==== RECORDS SHOWN ====
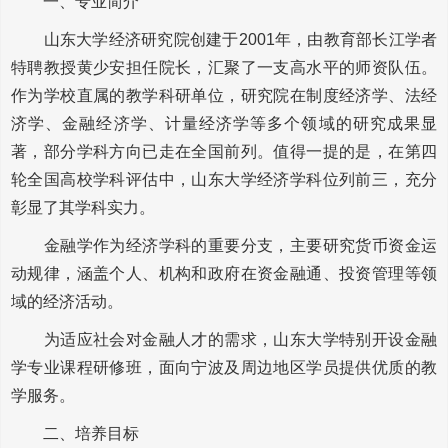
一、专业简介
山东大学经济研究院创建于2001年，由教育部长江学者
特聘教授黄少安担任院长，汇聚了一支高水平的师资队伍。
作为学校直属的教学科研单位，研究院在制度经济学、法经
济学、金融经济学、计量经济学等多个领域的研究成果显
著，部分学科方向已走在全国前列。值得一提的是，在第四
轮全国高校学科评估中，山东大学经济学科位列前三，充分
彰显了其学科实力。
金融学作为经济学科的重要分支，主要研究货币资金运
动规律，涵盖个人、机构和政府在资金融通、投资管理等领
域的经济活动。
为适应社会对金融人才的需求，山东大学特别开设金融
学专业课程研修班，面向宁波及周边地区学员提供优质的教
学服务。
二、培养目标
====
■ **ACTIVITY**
I would like the material above returned exactly as it stands, without its pictures.

■ **RESULT FOR THIS TASK**
一、专业简介
山东大学经济研究院创建于2001年，由教育部长江学者
特聘教授黄少安担任院长，汇聚了一支高水平的师资队伍。
作为学校直属的教学科研单位，研究院在制度经济学、法经
济学、金融经济学、计量经济学等多个领域的研究成果显
著，部分学科方向已走在全国前列。值得一提的是，在第四
轮全国高校学科评估中，山东大学经济学科位列前三，充分
彰显了其学科实力。
金融学作为经济学科的重要分支，主要研究货币资金运
动规律，涵盖个人、机构和政府在资金融通、投资管理等领
域的经济活动。
为适应社会对金融人才的需求，山东大学特别开设金融
学专业课程研修班，面向宁波及周边地区学员提供优质的教
学服务。
二、培养目标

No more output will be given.